Melalui pernyataannya di Media, Lion mendesak agar Badan Kehormatan (BK) DPRD Provinsi Gorontalo untuk segera menindaklanjuti aduan tersebut.
“Kami mendesak Badan Kehormatan DPRD untuk segera bekerja secara profesional dan transparan. Jangan sampai kepercayaan masyarakat terhadap lembaga ini semakin terkikis karena persoalan seperti ini,” ungkap Lion, Selasa (18/12/2024).
Lion menegaskan, pernyataan ini sengaja ia kemukakan ke rana publik karena menilai BK DPRD Provinsi Gorontalo terkesan sengaja mengabaikan laporan ini.
“langkah menunda-nunda proses laporan hanya akan memperburuk citra lembaga legislatif di mata masyarakat,” tegasnya.

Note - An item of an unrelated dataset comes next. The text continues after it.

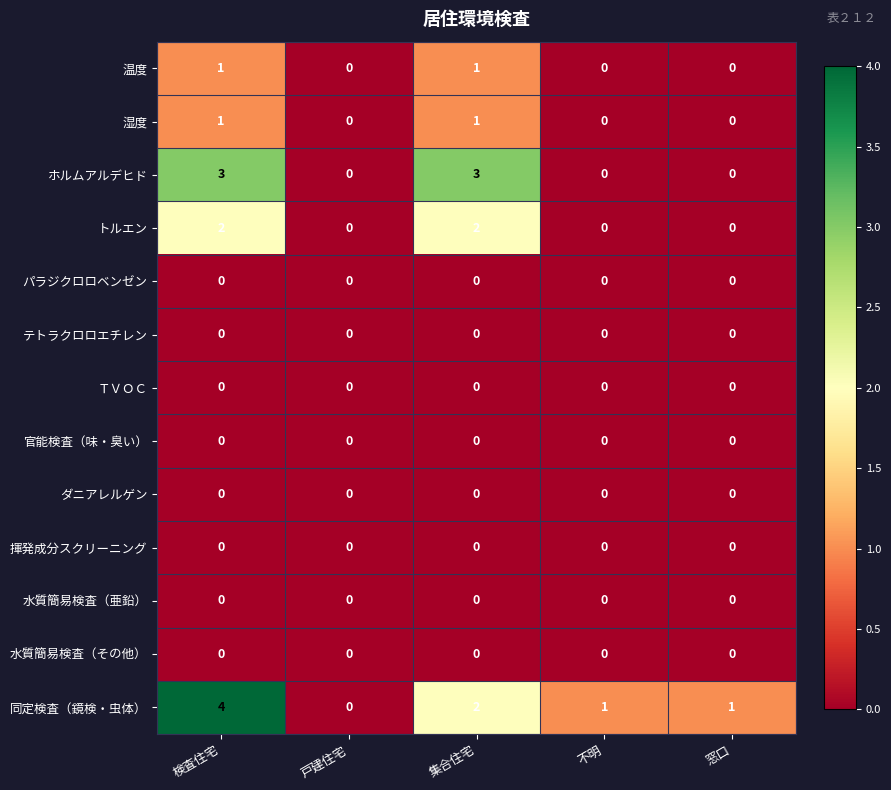

Is it true that 同定検査（鏡検・虫体） equals -1 at 戸建住宅?

False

Lion juga berpesan agar Anggota DPRD Provinsi Gorontalo seharusnya ikut bertanggung jawab dengan mengawal dan menyelesaikan laporan tersebut.

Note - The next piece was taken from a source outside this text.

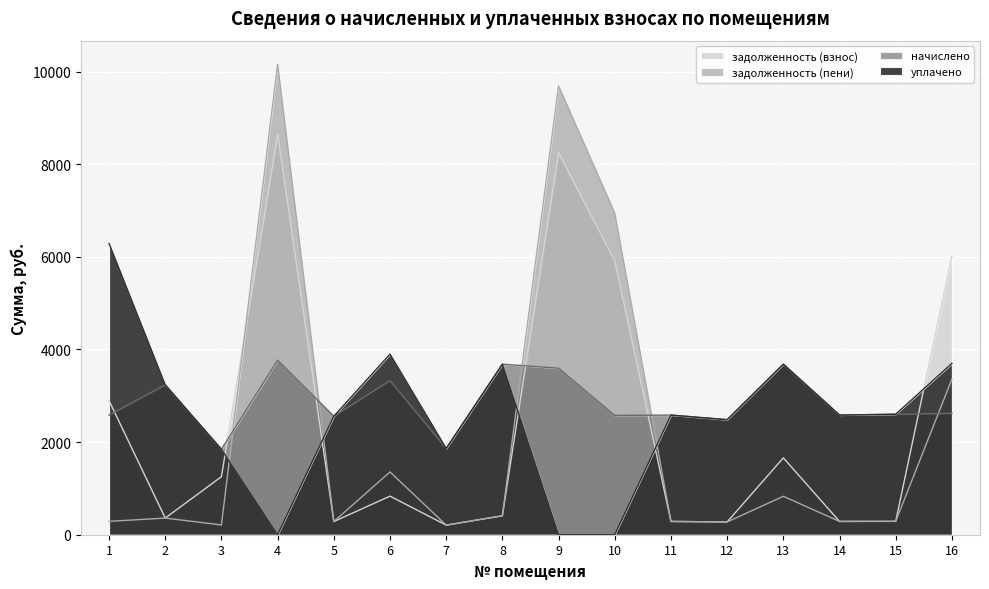

How many times do задолженность (пени) and начислено cross each other?

5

“Jangan hanya nyaman melakukan perjalanan dinas”, terangnya.
Jangan sampai kata Lion, Hal ini akan menimbulkan kecurigaan adanya upaya untuk menutupi dugaan pelanggaran yang telah mencoreng sumpah dan janji jabatan anggota dewan.
“Jangan semua aleg terpesona dengan keindahan perdis. Perjalanan dinas memang penting, tetapi jika prioritasnya lebih kepada kepentingan pribadi dan menghindari tanggung jawab, maka ini menjadi persoalan serius. Laporan ini harus diselesaikan agar masyarakat tahu apa yang sebenarnya terjadi,” tambahnya.
Selain itu, Lion mengingatkan bahwa kode etik anggota DPRD adalah fondasi utama dalam menjaga integritas dan profesionalisme lembaga legislatif.
Dugaan gratifikasi dan pelanggaran sumpah jabatan, jika benar terjadi, adalah pelanggaran berat yang memerlukan tindakan tegas dari BK DPRD sebagai garda terdepan dalam menjaga marwah DPRD.
“Kami akan terus mengawal kasus ini sampai ada kejelasan. Jika BK DPRD tidak segera mengambil langkah, maka kami akan mempertimbangkan untuk melakukan aksi yang lebih besar demi memastikan laporan ini tidak ditutupi,” tutup Lion.